(Dataset entries)
◇ ◇ ◇
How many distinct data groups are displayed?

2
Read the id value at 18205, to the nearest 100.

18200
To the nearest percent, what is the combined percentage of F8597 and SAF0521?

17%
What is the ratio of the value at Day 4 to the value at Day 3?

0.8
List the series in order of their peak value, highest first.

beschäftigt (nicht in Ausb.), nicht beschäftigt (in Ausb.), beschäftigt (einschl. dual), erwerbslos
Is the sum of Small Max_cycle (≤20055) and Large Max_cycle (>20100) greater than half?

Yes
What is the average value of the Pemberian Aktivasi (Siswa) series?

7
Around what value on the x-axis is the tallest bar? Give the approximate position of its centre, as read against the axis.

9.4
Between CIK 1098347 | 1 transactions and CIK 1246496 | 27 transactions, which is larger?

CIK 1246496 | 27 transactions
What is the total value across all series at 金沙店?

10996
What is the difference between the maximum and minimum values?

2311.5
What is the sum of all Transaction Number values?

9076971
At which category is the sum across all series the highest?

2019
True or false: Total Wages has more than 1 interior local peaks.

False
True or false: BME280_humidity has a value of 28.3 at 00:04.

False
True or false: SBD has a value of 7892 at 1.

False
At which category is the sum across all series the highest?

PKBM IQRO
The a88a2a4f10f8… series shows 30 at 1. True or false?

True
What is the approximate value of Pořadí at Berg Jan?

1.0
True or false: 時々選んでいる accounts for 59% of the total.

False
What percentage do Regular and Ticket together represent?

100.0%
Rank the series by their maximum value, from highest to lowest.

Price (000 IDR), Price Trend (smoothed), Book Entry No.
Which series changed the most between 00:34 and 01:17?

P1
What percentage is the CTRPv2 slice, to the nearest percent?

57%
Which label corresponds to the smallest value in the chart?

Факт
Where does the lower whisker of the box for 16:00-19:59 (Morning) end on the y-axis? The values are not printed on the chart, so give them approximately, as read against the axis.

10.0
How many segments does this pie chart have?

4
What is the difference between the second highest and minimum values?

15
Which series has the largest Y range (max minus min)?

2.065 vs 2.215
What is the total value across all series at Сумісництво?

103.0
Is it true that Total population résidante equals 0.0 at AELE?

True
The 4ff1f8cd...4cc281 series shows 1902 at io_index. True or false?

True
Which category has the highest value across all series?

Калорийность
◇ ◇ ◇
▸ Exercise requirements
Please revise the material above, replacing every occurrence of "series" with "data series" and leaving all else unchanged.

▸ Result for this task
How many distinct data groups are displayed?

2
Read the id value at 18205, to the nearest 100.

18200
To the nearest percent, what is the combined percentage of F8597 and SAF0521?

17%
What is the ratio of the value at Day 4 to the value at Day 3?

0.8
List the data series in order of their peak value, highest first.

beschäftigt (nicht in Ausb.), nicht beschäftigt (in Ausb.), beschäftigt (einschl. dual), erwerbslos
Is the sum of Small Max_cycle (≤20055) and Large Max_cycle (>20100) greater than half?

Yes
What is the average value of the Pemberian Aktivasi (Siswa) data series?

7
Around what value on the x-axis is the tallest bar? Give the approximate position of its centre, as read against the axis.

9.4
Between CIK 1098347 | 1 transactions and CIK 1246496 | 27 transactions, which is larger?

CIK 1246496 | 27 transactions
What is the total value across all data series at 金沙店?

10996
What is the difference between the maximum and minimum values?

2311.5
What is the sum of all Transaction Number values?

9076971
At which category is the sum across all data series the highest?

2019
True or false: Total Wages has more than 1 interior local peaks.

False
True or false: BME280_humidity has a value of 28.3 at 00:04.

False
True or false: SBD has a value of 7892 at 1.

False
At which category is the sum across all data series the highest?

PKBM IQRO
The a88a2a4f10f8… data series shows 30 at 1. True or false?

True
What is the approximate value of Pořadí at Berg Jan?

1.0
True or false: 時々選んでいる accounts for 59% of the total.

False
What percentage do Regular and Ticket together represent?

100.0%
Rank the data series by their maximum value, from highest to lowest.

Price (000 IDR), Price Trend (smoothed), Book Entry No.
Which data series changed the most between 00:34 and 01:17?

P1
What percentage is the CTRPv2 slice, to the nearest percent?

57%
Which label corresponds to the smallest value in the chart?

Факт
Where does the lower whisker of the box for 16:00-19:59 (Morning) end on the y-axis? The values are not printed on the chart, so give them approximately, as read against the axis.

10.0
How many segments does this pie chart have?

4
What is the difference between the second highest and minimum values?

15
Which data series has the largest Y range (max minus min)?

2.065 vs 2.215
What is the total value across all data series at Сумісництво?

103.0
Is it true that Total population résidante equals 0.0 at AELE?

True
The 4ff1f8cd...4cc281 data series shows 1902 at io_index. True or false?

True
Which category has the highest value across all data series?

Калорийность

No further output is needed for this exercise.